ACTIONS TO TAKE
(1) According to the mourning jewellery text, during which era were funerals and remembering the dead considered especially important?
(2) Please carry the mourning jewellery text forward from its final sentence, keeping the designer's first-person voice.

DOCUMENT
--------

Gisele Ganne, Jewellery Designer

The Black Widow

Mourning or memorial jewellery has been worn for centuries, especially during the Victorian era where funerals and the events attached to burying, immortalizing, and remembering the dead was of much importance. Common symbols used in mourning jewellery included forget-me-nots, flowers, hair of a loved one, hearts, crosses, ivy leaves, and more macabre symbols such as skulls, coffins and gravestones. I refer to these, and expound upon them glamorizing death to the level of Haute Couture Catwalk. I refer as well to other old or ethnic customs as the Andaman ( it is a little community in Bengal where the widow takes the skull of their husband after the burial to wear it as a necklace), urban legends as the Black Widow who kill her husbands for their money and historical events as crimes, serial killers, and suicides… My mourning jewellery illustrates these different forms of death. Each piece tells a story about the deceased and their widow. The widow of the deceased can wear the jewellery in his memory, or in memory of the manner in which he died.

--------

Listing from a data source
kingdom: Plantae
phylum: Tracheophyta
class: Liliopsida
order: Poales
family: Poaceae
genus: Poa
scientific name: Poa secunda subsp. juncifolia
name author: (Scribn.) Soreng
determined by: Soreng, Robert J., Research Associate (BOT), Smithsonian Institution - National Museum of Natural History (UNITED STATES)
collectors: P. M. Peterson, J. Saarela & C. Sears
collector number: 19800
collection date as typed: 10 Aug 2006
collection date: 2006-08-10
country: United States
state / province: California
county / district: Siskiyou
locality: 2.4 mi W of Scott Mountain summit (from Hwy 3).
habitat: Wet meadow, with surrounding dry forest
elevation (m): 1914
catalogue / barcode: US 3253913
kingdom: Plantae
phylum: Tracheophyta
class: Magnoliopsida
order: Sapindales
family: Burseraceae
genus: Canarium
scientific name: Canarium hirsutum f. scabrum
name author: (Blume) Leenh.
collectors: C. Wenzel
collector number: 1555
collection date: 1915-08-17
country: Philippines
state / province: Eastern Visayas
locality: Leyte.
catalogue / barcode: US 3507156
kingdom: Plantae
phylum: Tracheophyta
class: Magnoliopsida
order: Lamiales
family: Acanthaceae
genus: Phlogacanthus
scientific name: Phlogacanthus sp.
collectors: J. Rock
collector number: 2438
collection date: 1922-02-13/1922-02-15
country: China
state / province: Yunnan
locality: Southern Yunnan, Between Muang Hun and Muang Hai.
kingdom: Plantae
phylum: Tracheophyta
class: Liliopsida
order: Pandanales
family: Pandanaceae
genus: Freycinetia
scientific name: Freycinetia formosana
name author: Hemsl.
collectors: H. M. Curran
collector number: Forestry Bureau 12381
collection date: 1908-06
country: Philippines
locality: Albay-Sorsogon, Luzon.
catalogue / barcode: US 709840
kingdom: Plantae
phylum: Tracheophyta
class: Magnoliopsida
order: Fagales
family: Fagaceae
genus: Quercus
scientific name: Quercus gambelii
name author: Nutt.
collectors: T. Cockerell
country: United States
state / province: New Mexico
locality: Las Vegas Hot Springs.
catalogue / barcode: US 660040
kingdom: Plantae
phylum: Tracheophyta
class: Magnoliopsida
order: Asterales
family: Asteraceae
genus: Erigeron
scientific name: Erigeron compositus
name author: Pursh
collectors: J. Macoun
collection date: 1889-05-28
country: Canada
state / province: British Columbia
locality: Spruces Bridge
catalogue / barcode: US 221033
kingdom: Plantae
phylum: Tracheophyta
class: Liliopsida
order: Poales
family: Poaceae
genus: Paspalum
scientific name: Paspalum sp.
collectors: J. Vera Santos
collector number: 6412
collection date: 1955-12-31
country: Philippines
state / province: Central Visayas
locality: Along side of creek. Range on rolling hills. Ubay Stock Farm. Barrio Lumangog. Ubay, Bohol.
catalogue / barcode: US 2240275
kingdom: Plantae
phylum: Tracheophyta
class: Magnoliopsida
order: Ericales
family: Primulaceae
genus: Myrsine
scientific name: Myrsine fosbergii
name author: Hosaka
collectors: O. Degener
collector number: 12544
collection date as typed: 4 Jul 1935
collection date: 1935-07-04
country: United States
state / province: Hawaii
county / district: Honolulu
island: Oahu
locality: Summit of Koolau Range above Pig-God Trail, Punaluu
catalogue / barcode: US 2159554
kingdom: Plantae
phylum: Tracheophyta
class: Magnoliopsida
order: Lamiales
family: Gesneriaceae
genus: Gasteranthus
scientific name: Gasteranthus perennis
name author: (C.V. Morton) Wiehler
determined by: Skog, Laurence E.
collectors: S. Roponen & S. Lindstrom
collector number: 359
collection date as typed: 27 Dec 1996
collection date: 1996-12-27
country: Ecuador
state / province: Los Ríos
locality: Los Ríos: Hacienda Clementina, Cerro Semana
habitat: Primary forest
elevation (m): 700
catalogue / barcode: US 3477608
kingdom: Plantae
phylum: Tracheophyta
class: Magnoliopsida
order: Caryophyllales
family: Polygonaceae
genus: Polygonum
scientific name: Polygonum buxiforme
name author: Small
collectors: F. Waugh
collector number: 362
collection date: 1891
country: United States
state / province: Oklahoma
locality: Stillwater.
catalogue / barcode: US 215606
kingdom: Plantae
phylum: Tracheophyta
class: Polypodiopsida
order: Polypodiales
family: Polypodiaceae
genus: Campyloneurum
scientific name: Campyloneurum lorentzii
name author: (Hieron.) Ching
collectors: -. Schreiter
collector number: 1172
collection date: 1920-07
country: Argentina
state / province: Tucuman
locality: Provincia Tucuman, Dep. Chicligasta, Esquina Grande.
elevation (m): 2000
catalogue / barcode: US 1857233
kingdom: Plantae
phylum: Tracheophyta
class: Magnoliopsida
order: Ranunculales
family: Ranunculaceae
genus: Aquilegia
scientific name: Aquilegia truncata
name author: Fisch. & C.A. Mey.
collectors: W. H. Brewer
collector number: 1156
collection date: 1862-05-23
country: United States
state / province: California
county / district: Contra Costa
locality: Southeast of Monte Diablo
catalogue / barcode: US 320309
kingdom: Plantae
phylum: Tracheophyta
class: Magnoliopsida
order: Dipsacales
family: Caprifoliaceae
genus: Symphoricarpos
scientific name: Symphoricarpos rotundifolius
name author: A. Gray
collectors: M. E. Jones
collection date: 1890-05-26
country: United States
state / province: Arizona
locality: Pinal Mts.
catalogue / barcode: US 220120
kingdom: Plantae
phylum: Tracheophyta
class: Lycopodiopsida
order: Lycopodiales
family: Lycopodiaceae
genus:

--------

THE REPLIES
(1) The Victorian era.

(2)
But mourning is not just about dead people, it is also about dead relationships and decaying marriages. Today, 42% of the marriages finish by divorce in UK and 38% in France. My divorce jewellery refers to old and contemporary wedding customs to illustrate this sort of mourning. As a French, most of these customs come from France as the Bride Globe which it is a present to the bride to put her bouquet and her crown after the wedding. All the decoration inside symbolize the union and give luck to the marriage. I use union and marriage symbols and subvert them to show the inevitability of the breakup, but also show that from these ashes may raise a new life.

The materials used are mainly leather, sequins, foam, human hair and silver. I am interested in the symbolic and mythical function associated with the materials I use. Through the mixture of these materials combined with the celebrities or models that will wear them, I aim to create a sort of pop voodoo, or decadent curse. And by wearing this jewelry we can morn the death of the celebrity icons we love as they pass on in the coming years. In Victorian times, death provided an opportunity for people to display their anguish through various plumage and adornments. My intention is to come back to this spirit, to celebrate death and decay for the power that it holds over life. Imposing and visually heavy, my jewellery symbolize the weight of death and as a Memento Mori, reminding us that we all must die.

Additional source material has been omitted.